OpiCa1 Modulates Cardiomyocyte Viability Through PI3K/Akt Inhibition with Minimal Systemic Impact Beyond RyR Targeting.

Calcins represent a class of novel peptide ligands for ryanodine receptors (RyRs), demonstrating therapeutic potential against Ca(2+) dysregulation-related cardiac diseases. Nevertheless, their biological effects beyond RyR modulation and underlying mechanisms remain unexplored. This study employed Opicalcin1 (OpiCa1), the most bioactive calcin member, revealing that while it reduced cytosolic Ca(2+) in H9c2 cardiomyocytes, it concurrently diminished cell viability and promoted apoptosis. Transcriptomics and Western blot analyses identified suppression of the negatively regulatory PI3K/Akt pathway as the mechanistic basis. In acute/chronic in vivo studies, high-dose OpiCa1 (≥50 mg/kg i.v.) exhibited minimal impact on body weight, histopathology, and organ indices, while accompanied with subtle alterations in serum indicators, including slight elevations in AST, ALT, and LDH, alongside mild reductions in CK-MB and TBIL-Z. These findings unveil OpiCa1's modulation on cardiomyocyte viability through PI3K/Akt inhibition with minimal systemic impact, providing new insights into non-RyR-mediated actions of calcins and critical toxicological support for developing calcin-based therapies targeting Ca(2+)-dysregulated cardiac pathologies.

***

* [Questions]:
[A] In one to three sentences, explain what the abstract on OpiCa1 identifies as the mechanistic basis for the lower viability and increased apoptosis seen in H9c2 cardiomyocytes, and name the analyses that identified it.
[B] Translate this sentence from the OpiCa1 abstract into Spanish: "Nevertheless, their biological effects beyond RyR modulation and underlying mechanisms remain unexplored."

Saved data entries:
***

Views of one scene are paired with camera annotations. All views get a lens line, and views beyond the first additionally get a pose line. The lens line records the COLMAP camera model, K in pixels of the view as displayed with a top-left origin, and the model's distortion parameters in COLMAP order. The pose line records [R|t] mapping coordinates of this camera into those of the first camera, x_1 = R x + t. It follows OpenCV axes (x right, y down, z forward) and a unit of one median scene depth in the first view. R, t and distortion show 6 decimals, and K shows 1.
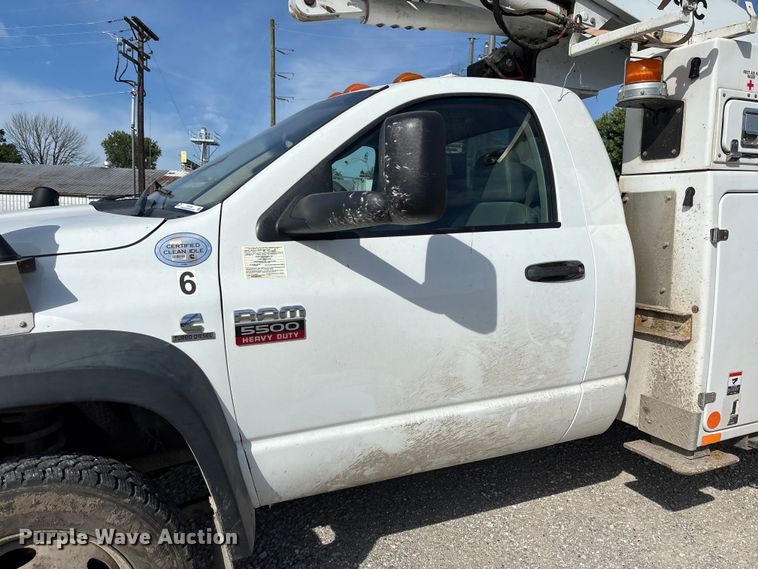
lens RADIAL K [[575.5, 0, 384.5], [0, 575.5, 283.7], [0, 0, 1]] dist [0.055691, -0.063416]
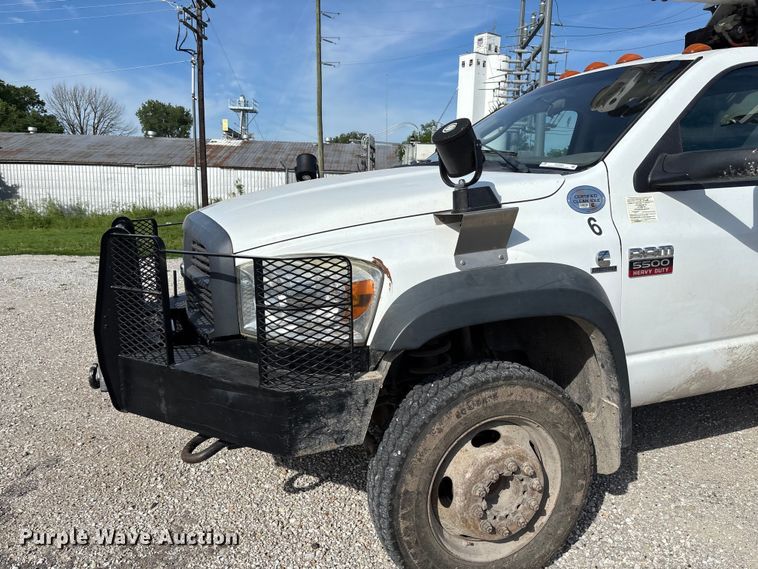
lens RADIAL K [[577.1, 0, 384.9], [0, 577.1, 284.6], [0, 0, 1]] dist [0.055196, -0.059882]
pose [[0.998787, -0.003895, -0.049080, -0.582002], [0.006712, 0.998330, 0.057374, 0.039134], [0.048775, -0.057633, 0.997146, -0.214247]]
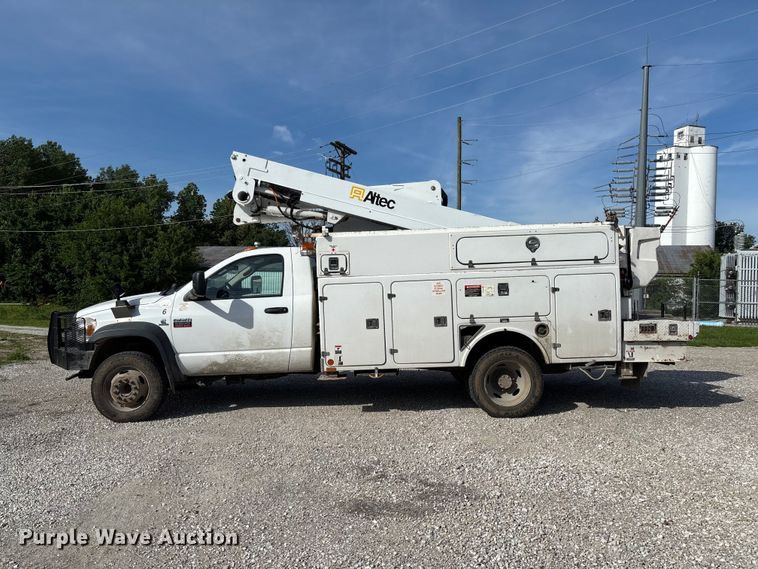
lens RADIAL K [[577.8, 0, 383.8], [0, 577.8, 282.4], [0, 0, 1]] dist [0.013172, 0.003357]
pose [[0.918889, -0.024094, -0.393779, 2.179430], [-0.020950, 0.993745, -0.109691, 0.167957], [0.393959, 0.109044, 0.912637, -1.737202]]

***

* [Answers to each task]:
[A] The abstract attributes the reduced viability and increased apoptosis to suppression of the PI3K/Akt pathway, which it describes as negatively regulatory. Transcriptomics and Western blot analyses identified this suppression.

[B] Sin embargo, sus efectos biológicos más allá de la modulación de los RyR y los mecanismos subyacentes siguen sin explorarse.